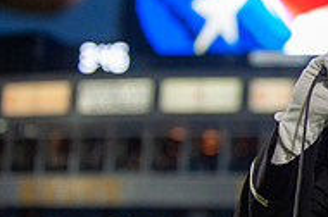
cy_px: 131
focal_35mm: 214
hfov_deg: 9.4
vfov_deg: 6.4
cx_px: 444
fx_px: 1946
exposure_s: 1/1250
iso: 1600
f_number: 2.8
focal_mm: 70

◇ ◇ ◇

## PROBLEM REQUIREMENTS:
Each entry above must be duplicated precisely; none of the pictures may be included.

## YOUR RESPONSE:
cy_px: 131
focal_35mm: 214
hfov_deg: 9.4
vfov_deg: 6.4
cx_px: 444
fx_px: 1946
exposure_s: 1/1250
iso: 1600
f_number: 2.8
focal_mm: 70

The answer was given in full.